■ What you should do:
When you reproduce the listing, keep every word as it is and drop the pictures.

___ Data ___

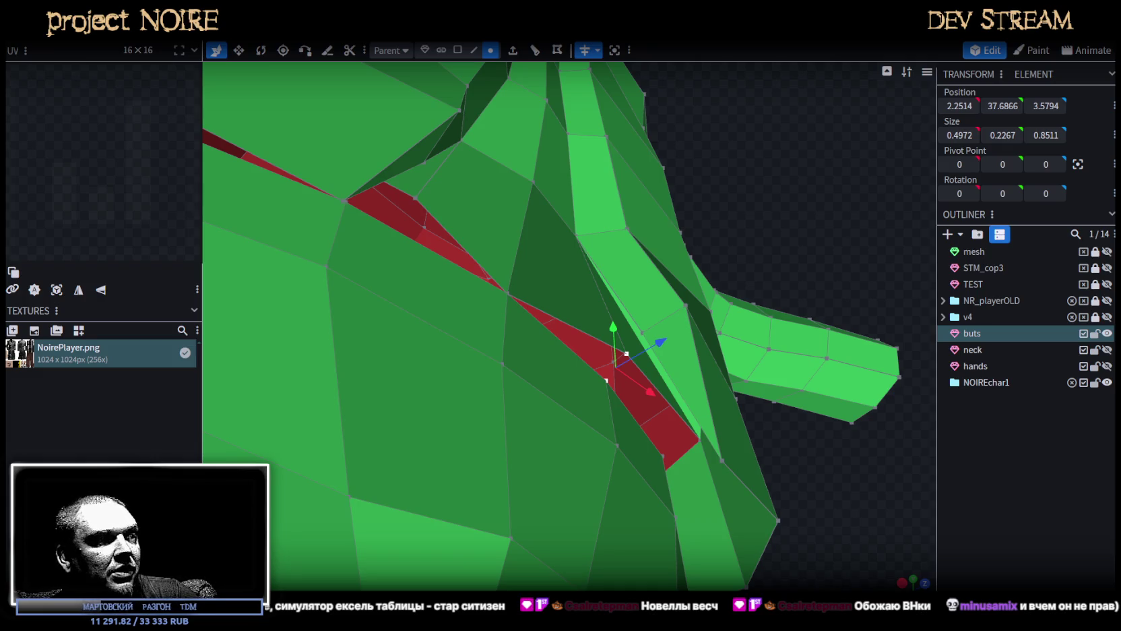
Weld the first two vertex pairs across the waist seam gap with Merge All.
{"action": "left_click_drag", "start_coordinate": [673, 477], "coordinate": [635, 282]}
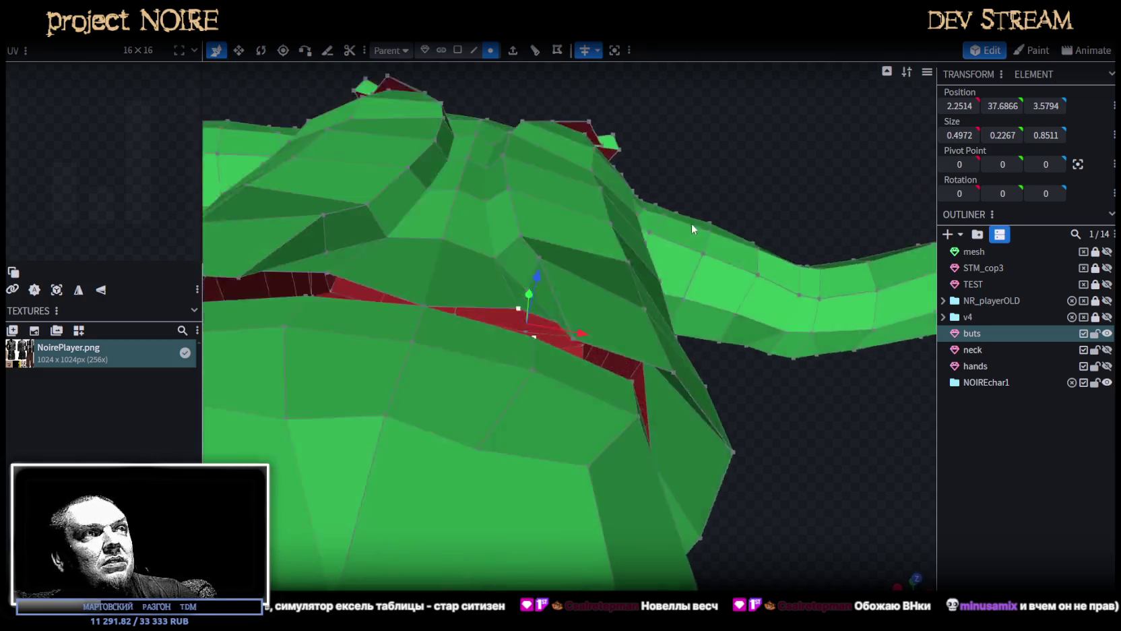
{"action": "left_click", "coordinate": [551, 347]}
{"action": "left_click_drag", "start_coordinate": [803, 433], "coordinate": [845, 455]}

___

■ Answer to this task:
Weld the first two vertex pairs across the waist seam gap with Merge All.
{"action": "left_click_drag", "start_coordinate": [673, 477], "coordinate": [635, 282]}
{"action": "left_click", "coordinate": [551, 347]}
{"action": "left_click_drag", "start_coordinate": [803, 433], "coordinate": [845, 455]}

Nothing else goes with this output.